# [Exercise goal]
Format the data from its first line through the line containing "[1631, 937, 1648, 945] StreetNumber: **32", inclusive, as a JSON list of strings with one string per line and no blank lines.

# [Available data]
################

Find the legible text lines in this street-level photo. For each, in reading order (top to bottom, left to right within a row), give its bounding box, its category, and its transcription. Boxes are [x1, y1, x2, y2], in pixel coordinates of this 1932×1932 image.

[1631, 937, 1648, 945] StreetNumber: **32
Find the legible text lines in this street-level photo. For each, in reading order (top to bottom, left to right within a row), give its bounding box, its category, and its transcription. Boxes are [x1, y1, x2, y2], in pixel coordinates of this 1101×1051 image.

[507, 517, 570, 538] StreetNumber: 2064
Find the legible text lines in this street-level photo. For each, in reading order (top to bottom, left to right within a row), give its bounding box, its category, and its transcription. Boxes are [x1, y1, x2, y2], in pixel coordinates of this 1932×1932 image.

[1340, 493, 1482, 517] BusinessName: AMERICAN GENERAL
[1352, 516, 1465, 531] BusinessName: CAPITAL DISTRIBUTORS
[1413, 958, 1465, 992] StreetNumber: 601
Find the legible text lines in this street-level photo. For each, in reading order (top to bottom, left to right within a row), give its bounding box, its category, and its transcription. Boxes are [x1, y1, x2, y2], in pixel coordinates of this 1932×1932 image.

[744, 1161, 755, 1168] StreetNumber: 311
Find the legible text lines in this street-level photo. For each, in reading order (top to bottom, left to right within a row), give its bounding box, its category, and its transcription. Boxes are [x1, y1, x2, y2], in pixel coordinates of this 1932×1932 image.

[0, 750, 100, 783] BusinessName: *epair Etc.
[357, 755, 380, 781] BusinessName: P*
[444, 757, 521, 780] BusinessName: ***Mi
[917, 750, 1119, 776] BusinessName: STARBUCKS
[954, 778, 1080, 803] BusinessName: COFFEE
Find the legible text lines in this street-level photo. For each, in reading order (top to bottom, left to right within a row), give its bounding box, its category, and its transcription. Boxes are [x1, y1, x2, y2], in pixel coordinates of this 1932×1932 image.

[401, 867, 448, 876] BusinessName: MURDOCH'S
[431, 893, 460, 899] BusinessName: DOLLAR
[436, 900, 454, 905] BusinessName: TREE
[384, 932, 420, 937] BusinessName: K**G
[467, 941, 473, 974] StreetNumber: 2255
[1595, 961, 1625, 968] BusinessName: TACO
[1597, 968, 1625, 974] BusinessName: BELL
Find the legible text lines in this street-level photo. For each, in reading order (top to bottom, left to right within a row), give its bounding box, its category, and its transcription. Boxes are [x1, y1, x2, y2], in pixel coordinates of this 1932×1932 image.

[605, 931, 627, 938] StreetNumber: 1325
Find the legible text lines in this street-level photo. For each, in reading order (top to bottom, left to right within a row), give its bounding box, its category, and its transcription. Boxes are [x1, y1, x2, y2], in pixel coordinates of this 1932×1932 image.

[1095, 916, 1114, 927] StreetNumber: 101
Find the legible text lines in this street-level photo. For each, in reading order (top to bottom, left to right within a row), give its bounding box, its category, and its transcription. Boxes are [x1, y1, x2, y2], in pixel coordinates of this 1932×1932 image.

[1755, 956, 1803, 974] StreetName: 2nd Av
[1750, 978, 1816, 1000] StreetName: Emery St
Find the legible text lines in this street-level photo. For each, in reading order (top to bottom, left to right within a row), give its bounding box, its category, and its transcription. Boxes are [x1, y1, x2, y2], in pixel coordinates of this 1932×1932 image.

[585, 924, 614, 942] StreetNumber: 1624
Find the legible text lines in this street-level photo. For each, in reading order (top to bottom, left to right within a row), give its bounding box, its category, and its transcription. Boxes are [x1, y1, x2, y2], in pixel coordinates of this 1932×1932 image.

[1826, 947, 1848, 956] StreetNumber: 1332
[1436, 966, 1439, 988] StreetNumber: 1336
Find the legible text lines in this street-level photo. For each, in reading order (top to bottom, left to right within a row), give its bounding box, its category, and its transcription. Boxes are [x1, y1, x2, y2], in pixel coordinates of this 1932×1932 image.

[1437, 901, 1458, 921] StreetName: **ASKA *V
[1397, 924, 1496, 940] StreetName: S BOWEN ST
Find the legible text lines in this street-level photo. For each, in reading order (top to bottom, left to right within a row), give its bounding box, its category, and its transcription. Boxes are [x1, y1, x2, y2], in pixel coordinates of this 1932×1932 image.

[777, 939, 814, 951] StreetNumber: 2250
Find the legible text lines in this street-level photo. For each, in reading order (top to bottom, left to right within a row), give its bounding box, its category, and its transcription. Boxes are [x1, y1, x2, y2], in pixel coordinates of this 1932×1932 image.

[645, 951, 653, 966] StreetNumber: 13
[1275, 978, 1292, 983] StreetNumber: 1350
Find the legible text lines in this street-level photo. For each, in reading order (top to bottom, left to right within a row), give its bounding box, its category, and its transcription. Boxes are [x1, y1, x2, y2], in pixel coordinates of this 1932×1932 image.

################

# [Solution for this problem]
[
  "Find the legible text lines in this street-level photo. For each, in reading order (top to bottom, left to right within a row), give its bounding box, its category, and its transcription. Boxes are [x1, y1, x2, y2], in pixel coordinates of this 1932×1932 image.",
  "[1631, 937, 1648, 945] StreetNumber: **32"
]